De nombreuses irrégularités dans le scrutin ont toutefois été dénoncées par la société civile mozambicaine et les principales missions internationales d'observateurs.

L'ambassade des États-Unis a également exprimé vendredi d'"importantes inquiétudes liées à (...) des irrégularités qui pourraient avoir des conséquences sur la perception de l'intégrité du processus électoral". Un processus électoral marqué par une participation d'un peu plus de 50% parmi les 13 millions d'électeurs inscrits.

Des "divergences" ont notamment été citées par l'ambassade américaine entre les listes électorales et le recensement démographique dans plusieurs régions, notamment dans les provinces de Gaza (sud) et de Zambezie (centre).

Elle s'est aussi étonnée que dans nombre de bureaux de vote à Gaza, le taux de participation affiché en fin de journée était "près de 100%" alors qu'il était resté "faible jusque dans le milieu de l'après-midi".

Vendredi déjà, Ossufo Momade, candidat de la Renamo et adversaire de Filipe Nyusi à l'élection présidentielle, avait appelé à la tenue de "nouvelles élections". Il dénonçait alors des "fraudes électorales massives" et des opérations d'intimidation des électeurs.

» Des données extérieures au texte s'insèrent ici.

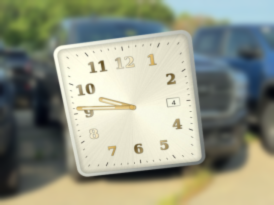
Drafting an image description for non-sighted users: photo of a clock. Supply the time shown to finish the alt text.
9:46
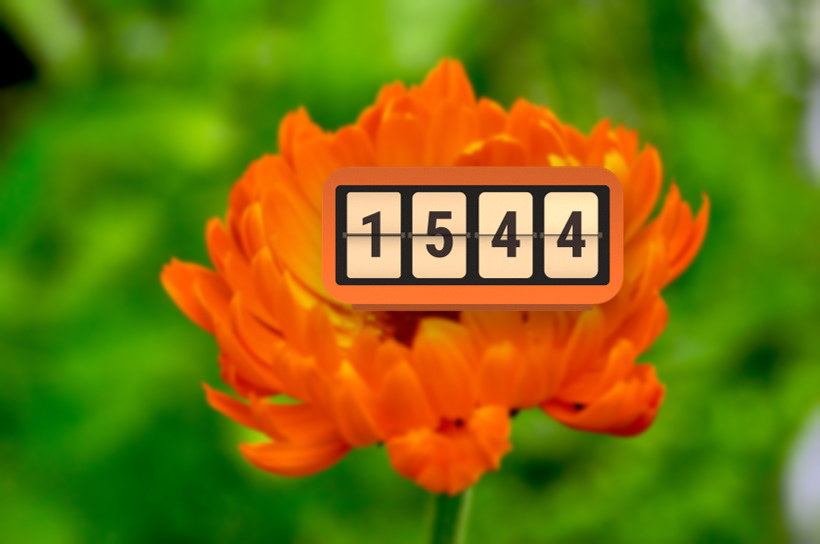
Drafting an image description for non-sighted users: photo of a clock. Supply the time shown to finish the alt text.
15:44
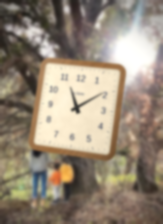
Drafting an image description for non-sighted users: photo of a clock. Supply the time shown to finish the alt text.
11:09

>> À voir : "Élections au Mozambique : une campagne d'une violence inédite"

Tensions ravivées

Des résultats très partiels des élections présidentielle et législatives avaient commencé à être publiés vendredi par la Commission. Résultats qui, sans surprise, donnaient déjà une large avance au président sortant, ainsi qu'au parti au pouvoir.

Le Frelimo, qui dirige le Mozambique sans partage depuis l'indépendance du pays en 1975, avait même commencé à célébrer la victoire dimanche dans la capitale, avant même l'annonce officielle des résultats.

Ces élections représentaient un test après le fragile accord de paix conclu en août entre le parti au pouvoir et la Renamo, l'ex-rébellion active pendant la guerre civile (1975-1992).

Un accord censé mettre un point final à leurs affrontements, récurrents depuis plus de quarante ans. Mais la campagne électorale a ravivé les tensions entre les deux camps.